Just because a Produce is making hiring/firing decisions doesn't mean they are destroying the franchise/film. Directors are not benevolent. Most are too narrow focused to understand the big picture. They need outsiders (producers) to reign them in. Directors are focused on performances and storytelling but their visions can either be too limited or too grande, someone needs to find the balance otherwise the Director will just do wtfever.
More shooting angles isn't a negative. It's perfectly fine/normal. You want a lot of angles/options. Some directors either don't know how to coordinate multi-cameras or are so narrow-focused they just don't care because it's not part of their vision. And many just don't have experience with large productions. If you limit yourself then the studio will be sinking a ton of time/money into reshoots, which aren't easy tbh. The set might have already been repurposed and now you need to recreate it the way it was to do a 1 second reshoot to get the right angle.
I remember in the documentary for LoTR, Peter Jackson flew to Andy Serkis home to shoot some footage of Serkis because they were missing an angle, even though they would CGI everything anyway, he still wanted Serkis' performance. Imagine if it wasn't CGI, they just wouldn't have the angle at all.

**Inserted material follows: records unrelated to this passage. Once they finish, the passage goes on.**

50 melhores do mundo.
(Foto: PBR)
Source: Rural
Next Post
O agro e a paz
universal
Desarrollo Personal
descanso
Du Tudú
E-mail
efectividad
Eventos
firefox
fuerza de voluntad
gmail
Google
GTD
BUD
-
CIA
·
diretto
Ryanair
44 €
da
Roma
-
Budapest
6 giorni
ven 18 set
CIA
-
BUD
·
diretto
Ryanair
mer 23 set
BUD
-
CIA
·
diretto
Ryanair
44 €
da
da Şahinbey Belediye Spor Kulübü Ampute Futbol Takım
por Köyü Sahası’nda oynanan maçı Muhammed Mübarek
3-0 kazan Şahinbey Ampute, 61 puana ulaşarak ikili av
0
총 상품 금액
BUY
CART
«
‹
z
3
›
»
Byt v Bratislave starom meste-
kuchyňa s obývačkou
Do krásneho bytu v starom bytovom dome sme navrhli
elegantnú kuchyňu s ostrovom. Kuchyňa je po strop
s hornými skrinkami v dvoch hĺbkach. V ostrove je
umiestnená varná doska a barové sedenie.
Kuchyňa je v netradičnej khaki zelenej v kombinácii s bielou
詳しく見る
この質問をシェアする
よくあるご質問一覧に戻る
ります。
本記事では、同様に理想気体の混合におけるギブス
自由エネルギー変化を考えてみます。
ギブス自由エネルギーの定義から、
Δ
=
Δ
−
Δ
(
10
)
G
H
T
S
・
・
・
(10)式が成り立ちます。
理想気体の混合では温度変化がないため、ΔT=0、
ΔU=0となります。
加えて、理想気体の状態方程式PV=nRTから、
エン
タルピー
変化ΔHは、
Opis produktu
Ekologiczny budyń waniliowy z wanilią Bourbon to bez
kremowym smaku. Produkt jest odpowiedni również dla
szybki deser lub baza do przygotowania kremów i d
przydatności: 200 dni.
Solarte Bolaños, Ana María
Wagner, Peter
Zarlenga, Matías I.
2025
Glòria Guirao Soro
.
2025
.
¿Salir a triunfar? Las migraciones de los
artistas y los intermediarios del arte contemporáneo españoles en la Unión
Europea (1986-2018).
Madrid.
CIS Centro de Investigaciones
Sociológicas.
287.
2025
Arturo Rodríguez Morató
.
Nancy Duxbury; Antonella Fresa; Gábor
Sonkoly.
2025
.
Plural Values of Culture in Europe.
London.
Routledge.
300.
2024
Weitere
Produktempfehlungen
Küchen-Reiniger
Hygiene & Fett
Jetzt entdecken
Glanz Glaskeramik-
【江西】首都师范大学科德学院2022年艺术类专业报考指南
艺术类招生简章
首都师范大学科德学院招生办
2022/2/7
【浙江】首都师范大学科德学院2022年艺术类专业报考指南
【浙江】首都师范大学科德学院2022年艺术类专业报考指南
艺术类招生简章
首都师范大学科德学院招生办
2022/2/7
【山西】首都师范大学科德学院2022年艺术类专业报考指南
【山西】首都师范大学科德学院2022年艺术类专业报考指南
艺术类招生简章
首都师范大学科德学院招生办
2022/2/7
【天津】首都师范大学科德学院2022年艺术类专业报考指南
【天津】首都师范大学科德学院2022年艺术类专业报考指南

Acting coach is whatever, this is a tough film to make since he needs to replicate someone else's performance, it's very understandable that a coach is brought in to help sync things up as best as possible. Should have had the coach sooner, but certainly not a red flag even if brought on later.
Film-making in general is not often flowers and sunshine, it's stressful for most people. Tight deadlines & budgets will do that. It's easy to write an article that all hell is breaking loose when 99% of film production is stress & craziness. Honestly, the editing is probably the "relaxing" time, but you're still stressed if you got everything. Cause if you miss just 1 shot it could be budget-breaking.